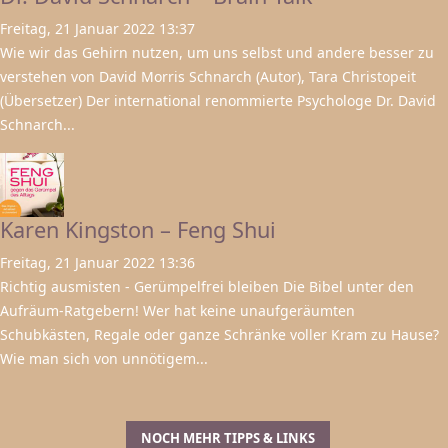
Freitag, 21 Januar 2022 13:37
Wie wir das Gehirn nutzen, um uns selbst und andere besser zu
verstehen von David Morris Schnarch (Autor), Tara Christopeit
(Übersetzer) Der international renommierte Psychologe Dr. David
Schnarch...
Karen Kingston – Feng Shui
Freitag, 21 Januar 2022 13:36
Richtig ausmisten - Gerümpelfrei bleiben Die Bibel unter den
Aufräum-Ratgebern! Wer hat keine unaufgeräumten
Schubkästen, Regale oder ganze Schränke voller Kram zu Hause?
Wie man sich von unnötigem...
NOCH MEHR TIPPS & LINKS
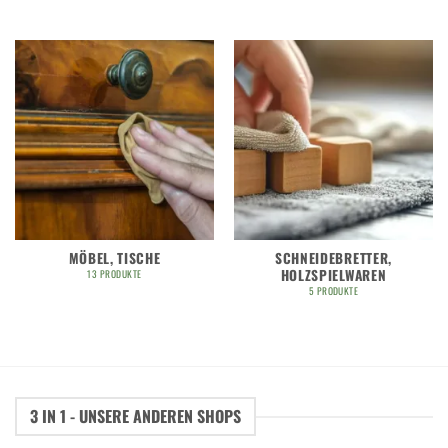
MÖBEL, TISCHE
SCHNEIDEBRETTER,
HOLZSPIELWAREN
13 PRODUKTE
5 PRODUKTE
3 IN 1 - UNSERE ANDEREN SHOPS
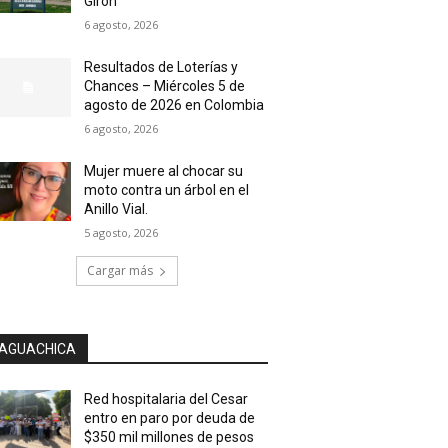
Girón
6 agosto, 2026
Resultados de Loterías y
Chances – Miércoles 5 de
agosto de 2026 en Colombia
6 agosto, 2026
Mujer muere al chocar su
moto contra un árbol en el
Anillo Vial.
5 agosto, 2026
Cargar más
AGUACHICA
Red hospitalaria del Cesar
entro en paro por deuda de
$350 mil millones de pesos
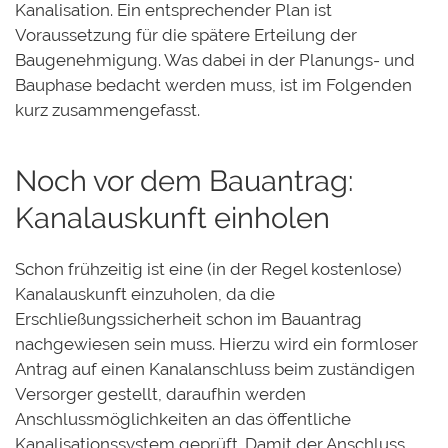
Kanalisation. Ein entsprechender Plan ist
Voraussetzung für die spätere Erteilung der
Baugenehmigung. Was dabei in der Planungs- und
Bauphase bedacht werden muss, ist im Folgenden
kurz zusammengefasst.
Noch vor dem Bauantrag:
Kanalauskunft einholen
Schon frühzeitig ist eine (in der Regel kostenlose)
Kanalauskunft einzuholen, da die
Erschließungssicherheit schon im Bauantrag
nachgewiesen sein muss. Hierzu wird ein formloser
Antrag auf einen Kanalanschluss beim zuständigen
Versorger gestellt, daraufhin werden
Anschlussmöglichkeiten an das öffentliche
Kanalisationssystem geprüft. Damit der Anschluss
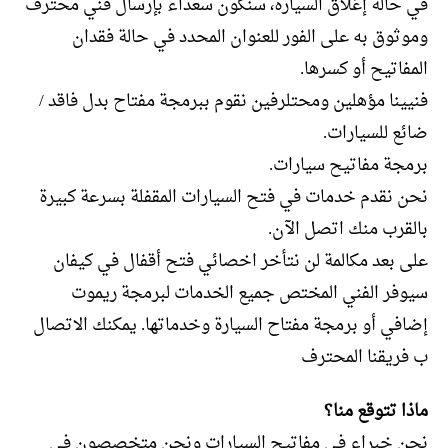
في حالة إغلاق السيارة، سنكون سعداء بإرسال فني محترف
وموثوق به على الفور للعنوان المحدد في حالة فقدان
المفاتيح أو كسرها.
فنيينا مؤهلين ومحتلرفين نقوم ببرمجة مفتاح بدل فاقد /
ضائع للسيارات.
برمجة مفاتيح سيارات.
نحن نقدم خدمات في فتح السيارات المقفلة بسرعة كبيرة
بالقرب منك اتصل الآن.
على بعد مكالمة لن نتأخر اخصائي فتح أقفال في كيفان
سيوفر الفني المختص جميع الخدمات لبرمجة ريموت
إضافي أو برمجة مفتاح السيارة وخدماتها. يمكنك الاتصال
ب فريقنا المحترف
ماذا تتوقع منا؟
نحن خبراء في مفاتيح السيارات ونحن متخصصون في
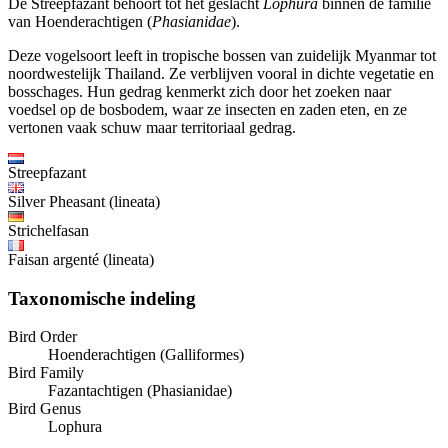
De Streepfazant behoort tot het geslacht
Lophura
binnen de familie
van Hoenderachtigen (
Phasianidae
).
Deze vogelsoort leeft in tropische bossen van zuidelijk Myanmar tot
noordwestelijk Thailand. Ze verblijven vooral in dichte vegetatie en
bosschages. Hun gedrag kenmerkt zich door het zoeken naar
voedsel op de bosbodem, waar ze insecten en zaden eten, en ze
vertonen vaak schuw maar territoriaal gedrag.
Streepfazant
Silver Pheasant (lineata)
Strichelfasan
Faisan argenté (lineata)
Taxonomische indeling
Bird Order
Hoenderachtigen (Galliformes)
Bird Family
Fazantachtigen (Phasianidae)
Bird Genus
Lophura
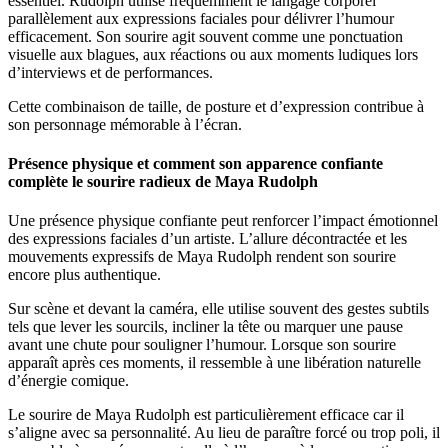
essentiel. Rudolph utilise fréquemment le langage corporel
parallèlement aux expressions faciales pour délivrer l’humour
efficacement. Son sourire agit souvent comme une ponctuation
visuelle aux blagues, aux réactions ou aux moments ludiques lors
d’interviews et de performances.
Cette combinaison de taille, de posture et d’expression contribue à
son personnage mémorable à l’écran.
Présence physique et comment son apparence confiante
complète le sourire radieux de Maya Rudolph
Une présence physique confiante peut renforcer l’impact émotionnel
des expressions faciales d’un artiste. L’allure décontractée et les
mouvements expressifs de Maya Rudolph rendent son sourire
encore plus authentique.
Sur scène et devant la caméra, elle utilise souvent des gestes subtils
tels que lever les sourcils, incliner la tête ou marquer une pause
avant une chute pour souligner l’humour. Lorsque son sourire
apparaît après ces moments, il ressemble à une libération naturelle
d’énergie comique.
Le sourire de Maya Rudolph est particulièrement efficace car il
s’aligne avec sa personnalité. Au lieu de paraître forcé ou trop poli, il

********

Reproduce the entries above exactly. Do not include the images.

Task answer
Freitag, 21 Januar 2022 13:37
Wie wir das Gehirn nutzen, um uns selbst und andere besser zu
verstehen von David Morris Schnarch (Autor), Tara Christopeit
(Übersetzer) Der international renommierte Psychologe Dr. David
Schnarch...
Karen Kingston – Feng Shui
Freitag, 21 Januar 2022 13:36
Richtig ausmisten - Gerümpelfrei bleiben Die Bibel unter den
Aufräum-Ratgebern! Wer hat keine unaufgeräumten
Schubkästen, Regale oder ganze Schränke voller Kram zu Hause?
Wie man sich von unnötigem...
NOCH MEHR TIPPS & LINKS
MÖBEL, TISCHE
SCHNEIDEBRETTER,
HOLZSPIELWAREN
13 PRODUKTE
5 PRODUKTE
3 IN 1 - UNSERE ANDEREN SHOPS
Girón
6 agosto, 2026
Resultados de Loterías y
Chances – Miércoles 5 de
agosto de 2026 en Colombia
6 agosto, 2026
Mujer muere al chocar su
moto contra un árbol en el
Anillo Vial.
5 agosto, 2026
Cargar más
AGUACHICA
Red hospitalaria del Cesar
entro en paro por deuda de
$350 mil millones de pesos
Kanalisation. Ein entsprechender Plan ist
Voraussetzung für die spätere Erteilung der
Baugenehmigung. Was dabei in der Planungs- und
Bauphase bedacht werden muss, ist im Folgenden
kurz zusammengefasst.
Noch vor dem Bauantrag:
Kanalauskunft einholen
Schon frühzeitig ist eine (in der Regel kostenlose)
Kanalauskunft einzuholen, da die
Erschließungssicherheit schon im Bauantrag
nachgewiesen sein muss. Hierzu wird ein formloser
Antrag auf einen Kanalanschluss beim zuständigen
Versorger gestellt, daraufhin werden
Anschlussmöglichkeiten an das öffentliche
Kanalisationssystem geprüft. Damit der Anschluss
في حالة إغلاق السيارة، سنكون سعداء بإرسال فني محترف
وموثوق به على الفور للعنوان المحدد في حالة فقدان
المفاتيح أو كسرها.
فنيينا مؤهلين ومحتلرفين نقوم ببرمجة مفتاح بدل فاقد /
ضائع للسيارات.
برمجة مفاتيح سيارات.
نحن نقدم خدمات في فتح السيارات المقفلة بسرعة كبيرة
بالقرب منك اتصل الآن.
على بعد مكالمة لن نتأخر اخصائي فتح أقفال في كيفان
سيوفر الفني المختص جميع الخدمات لبرمجة ريموت
إضافي أو برمجة مفتاح السيارة وخدماتها. يمكنك الاتصال
ب فريقنا المحترف
ماذا تتوقع منا؟
نحن خبراء في مفاتيح السيارات ونحن متخصصون في
De Streepfazant behoort tot het geslacht
Lophura
binnen de familie
van Hoenderachtigen (
Phasianidae
).
Deze vogelsoort leeft in tropische bossen van zuidelijk Myanmar tot
noordwestelijk Thailand. Ze verblijven vooral in dichte vegetatie en
bosschages. Hun gedrag kenmerkt zich door het zoeken naar
voedsel op de bosbodem, waar ze insecten en zaden eten, en ze
vertonen vaak schuw maar territoriaal gedrag.
Streepfazant
Silver Pheasant (lineata)
Strichelfasan
Faisan argenté (lineata)
Taxonomische indeling
Bird Order
Hoenderachtigen (Galliformes)
Bird Family
Fazantachtigen (Phasianidae)
Bird Genus
Lophura
essentiel. Rudolph utilise fréquemment le langage corporel
parallèlement aux expressions faciales pour délivrer l’humour
efficacement. Son sourire agit souvent comme une ponctuation
visuelle aux blagues, aux réactions ou aux moments ludiques lors
d’interviews et de performances.
Cette combinaison de taille, de posture et d’expression contribue à
son personnage mémorable à l’écran.
Présence physique et comment son apparence confiante
complète le sourire radieux de Maya Rudolph
Une présence physique confiante peut renforcer l’impact émotionnel
des expressions faciales d’un artiste. L’allure décontractée et les
mouvements expressifs de Maya Rudolph rendent son sourire
encore plus authentique.
Sur scène et devant la caméra, elle utilise souvent des gestes subtils
tels que lever les sourcils, incliner la tête ou marquer une pause
avant une chute pour souligner l’humour. Lorsque son sourire
apparaît après ces moments, il ressemble à une libération naturelle
d’énergie comique.
Le sourire de Maya Rudolph est particulièrement efficace car il
s’aligne avec sa personnalité. Au lieu de paraître forcé ou trop poli, il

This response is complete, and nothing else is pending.